ワイルドカードのチーム数はこれまでに2度変わっています。1995年から2011年までは各リーグともに1チームがワイルドカードでしたが、2012年に2チームに変更。そして2022年からは現行の3チームとなっています。
ワイルドカードのルールと仕組み
ワイルドカード進出の条件
ワイルドカードとしてポストシーズンに進めるのは、各リーグ3チームずつの合計6チームです。各リーグともに、地区優勝したチームを除いて勝率が上位の3チームにワイルドカードの権利が与えられます。
ワイルドカードシリーズの仕組み
両リーグともにワイルドカードシリーズは、ワイルドカードの3チームに地区優勝したチームの中で、勝率のもっとも低いチームを加えた4チームで争われます。3試合制で先に2勝したチームがディビジョンシリーズ(地区シリーズ)へ進出します。どちらかのチームが2連勝した場合、第3戦は開催されません。
組み合わせは決まっており地区優勝したチームとワイルドカードの3チームのなかでもっとも勝率の低いチーム、ワイルドカードのなかで勝率が上位の2チームがそれぞれ対戦します。
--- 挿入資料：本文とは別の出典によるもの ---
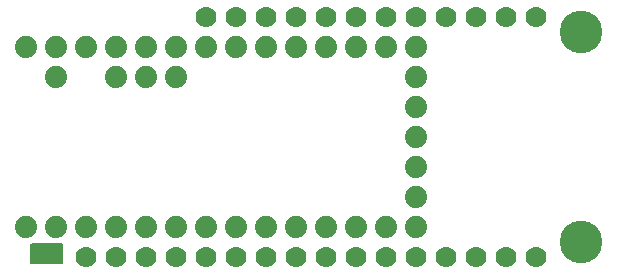
<source format=gbr>
G04 EAGLE Gerber RS-274X export*
G75*
%MOMM*%
%FSLAX34Y34*%
%LPD*%
%INSoldermask Bottom*%
%IPPOS*%
%AMOC8*
5,1,8,0,0,1.08239X$1,22.5*%
G01*
%ADD10C,3.617600*%
%ADD11C,1.778000*%
%ADD12C,1.879600*%
%ADD13R,1.270000X1.701800*%
%ADD14R,0.736600X0.304800*%

G36*
X43298Y6366D02*
X43298Y6366D01*
X43417Y6373D01*
X43455Y6386D01*
X43496Y6391D01*
X43606Y6434D01*
X43719Y6471D01*
X43754Y6493D01*
X43791Y6508D01*
X43887Y6578D01*
X43988Y6641D01*
X44016Y6671D01*
X44049Y6694D01*
X44125Y6786D01*
X44206Y6873D01*
X44226Y6908D01*
X44251Y6939D01*
X44302Y7047D01*
X44360Y7151D01*
X44370Y7191D01*
X44387Y7227D01*
X44409Y7344D01*
X44439Y7459D01*
X44443Y7520D01*
X44447Y7540D01*
X44445Y7560D01*
X44449Y7620D01*
X44449Y22860D01*
X44434Y22978D01*
X44427Y23097D01*
X44414Y23135D01*
X44409Y23176D01*
X44366Y23286D01*
X44329Y23399D01*
X44307Y23434D01*
X44292Y23471D01*
X44223Y23567D01*
X44159Y23668D01*
X44129Y23696D01*
X44106Y23729D01*
X44014Y23805D01*
X43927Y23886D01*
X43892Y23906D01*
X43861Y23931D01*
X43753Y23982D01*
X43649Y24040D01*
X43609Y24050D01*
X43573Y24067D01*
X43456Y24089D01*
X43341Y24119D01*
X43281Y24123D01*
X43261Y24127D01*
X43240Y24125D01*
X43180Y24129D01*
X17780Y24129D01*
X17662Y24114D01*
X17543Y24107D01*
X17505Y24094D01*
X17464Y24089D01*
X17354Y24046D01*
X17241Y24009D01*
X17206Y23987D01*
X17169Y23972D01*
X17073Y23903D01*
X16972Y23839D01*
X16944Y23809D01*
X16911Y23786D01*
X16836Y23694D01*
X16754Y23607D01*
X16734Y23572D01*
X16709Y23541D01*
X16658Y23433D01*
X16600Y23329D01*
X16590Y23289D01*
X16573Y23253D01*
X16551Y23136D01*
X16521Y23021D01*
X16517Y22961D01*
X16513Y22941D01*
X16514Y22934D01*
X16513Y22932D01*
X16514Y22916D01*
X16511Y22860D01*
X16511Y7620D01*
X16526Y7502D01*
X16533Y7383D01*
X16546Y7345D01*
X16551Y7304D01*
X16594Y7194D01*
X16631Y7081D01*
X16653Y7046D01*
X16668Y7009D01*
X16738Y6913D01*
X16801Y6812D01*
X16831Y6784D01*
X16854Y6751D01*
X16946Y6676D01*
X17033Y6594D01*
X17068Y6574D01*
X17099Y6549D01*
X17207Y6498D01*
X17311Y6440D01*
X17351Y6430D01*
X17387Y6413D01*
X17504Y6391D01*
X17619Y6361D01*
X17680Y6357D01*
X17700Y6353D01*
X17720Y6355D01*
X17780Y6351D01*
X43180Y6351D01*
X43298Y6366D01*
G37*
D10*
X482600Y203200D03*
X482600Y25400D03*
D11*
X444500Y12700D03*
X419100Y12700D03*
X393700Y12700D03*
X368300Y12700D03*
X342900Y12700D03*
X317500Y12700D03*
X292100Y12700D03*
X266700Y12700D03*
X241300Y12700D03*
X215900Y12700D03*
X190500Y12700D03*
X165100Y12700D03*
X139700Y12700D03*
X114300Y12700D03*
X88900Y12700D03*
X63500Y12700D03*
X165100Y215900D03*
X190500Y215900D03*
X215900Y215900D03*
X241300Y215900D03*
X266700Y215900D03*
X292100Y215900D03*
X317500Y215900D03*
X342900Y215900D03*
X368300Y215900D03*
X393700Y215900D03*
X419100Y215900D03*
X444500Y215900D03*
D12*
X12700Y38100D03*
X38100Y38100D03*
X63500Y38100D03*
X88900Y38100D03*
X114300Y38100D03*
X139700Y38100D03*
X165100Y38100D03*
X190500Y38100D03*
X215900Y38100D03*
X241300Y38100D03*
X266700Y38100D03*
X292100Y38100D03*
X317500Y38100D03*
X342900Y38100D03*
X342900Y63500D03*
X342900Y88900D03*
X342900Y114300D03*
X342900Y139700D03*
X342900Y165100D03*
X342900Y190500D03*
X317500Y190500D03*
X292100Y190500D03*
X266700Y190500D03*
X241300Y190500D03*
X215900Y190500D03*
X190500Y190500D03*
X165100Y190500D03*
X139700Y190500D03*
X114300Y190500D03*
X88900Y190500D03*
X63500Y190500D03*
X38100Y190500D03*
X12700Y190500D03*
X38100Y165100D03*
X88900Y165100D03*
X114300Y165100D03*
X139700Y165100D03*
D13*
X38100Y15240D03*
X22860Y15240D03*
D14*
X30480Y15240D03*
M02*

</source>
開催球場は地区優勝チーム、ワイルドカード1位のチームの本拠地です。
ワイルドカードシリーズとディビジョンシリーズの違い
両リーグともにワイルドカードシリーズを勝ち上がった2チームは、地区優勝した3チームの中で勝率上位の2チームが待ち受けるディビジョンシリーズへと駒を進めます。
ワイルドカードシリーズとディビジョンシリーズで大きく異なるのは、試合数と本拠地の移動がある部分です。ディビジョンシリーズは5試合制で行われ先に3勝したチームがリーグチャンピオンシップへ進出します。どちらかのチームが3勝した時点で以降のゲームは開催されません。
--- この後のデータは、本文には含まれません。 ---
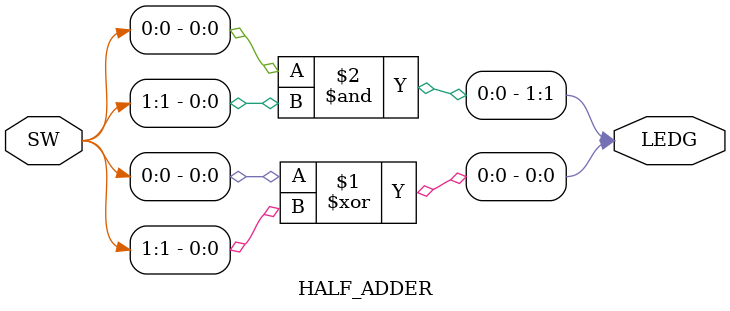
<source format=v>
/* 
@brief	HALF_ADDER.v
@details	This example shows how to model a half adder circuit. 

			The model is using logic gates.


@return	N/A

@author	Manuel Caballero
@date		28/November/2024
@version	28/November/2024    The ORIGIN
@pre		This source code was tested on the Altera’s DE2 board.
@warning	N/A.
@pre		This code belongs to AqueronteBlog.
				- GitHub:  https://github.com/AqueronteBlog
            - YouTube: https://www.youtube.com/user/AqueronteBlog
            - X:       https://twitter.com/aqueronteblog
*/
module HALF_ADDER (
	input[1:0] SW,
	output[1:0] LEDG
);

	xor(LEDG[0], SW[0], SW[1]);	// a = SW[0], b = SW[1], s = LEDG[0]
	and(LEDG[1], SW[0], SW[1]);	// a = SW[0], b = SW[1], c = LEDG[1]
endmodule
</source>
また、第1戦と第2戦、そして第5戦をディビジョンシリーズで待ち受けているチームの本拠地、第3戦と第4戦をワイルドカードシリーズから勝ち上がってきたチームの本拠地で対戦します。第2戦と第4戦の終了後にそれぞれ1日の移動日(休息日)が設けられています。
2024年ワイルドカードシリーズの日程
2024年のMLBワイルドカードシリーズは、ア・リーグとナ・リーグともに現地10月1日(日本時間10月2日)に開幕します。移動日(休息日)は設けられておらず、第2戦が現地10月2日(同10月3日)、第3戦は現地10月3日(同10月4日)と第1戦から3連戦が組まれています。
2024年のワイルドカード争いの見どころ
(公開日9月20日)時点では、もちろんワイルドカードシリーズに出場するチームは決まっていません。そのうえでワイルドカードシリーズの行方を考察します。
ア・リーグでは東地区の順位争いが激しくオリオールズとヤンキースが抜きつ抜かれつの死闘を演じています。中地区はガーディアンズとツインズ、西地区はアストロズとマリナーズがそれぞれ優勝を争っています。
現在の状況を見ると東地区で優勝を逃したどちらかのチームが、ワイルドカードの1枠目を獲得しそうです。残り2枠を中地区、西地区で優勝を逃したチーム、そこに東地区のレッドソックスと中地区のロイヤルズを加えた4チームで争う形になりそうです。
ナ・リーグは東地区のフィリーズと中地区のブリュワーズが独走状態です。一方で大谷翔平投手の所属するドジャースは前半戦こそ独走していましたが、後半戦に入ってやや失速気味となっています。
ワイルドカード争いを見ると、西地区で優勝を争う3チームの中で優勝を逃した2チームで上位の2枠獲得しそうです。残り1枠は東地区のブレーブスがやや優勢。さらにジャイアンツ、レッズ、メッツが追いかけているものの、少し差があります。
ナ・リーグのワイルドカードはドジャース、ダイヤモンドバックス、パドレスの3チームのうち優勝できなかった2チームに加えてブレーブスがワイルドカードを獲得しそうです。
もちろんシーズンの終了まで1ヶ月以上あるので、大逆転劇が起こるかもしれません。最後の最後まで優勝争い、そしてワイルドカード争いの行方を見守りましょう。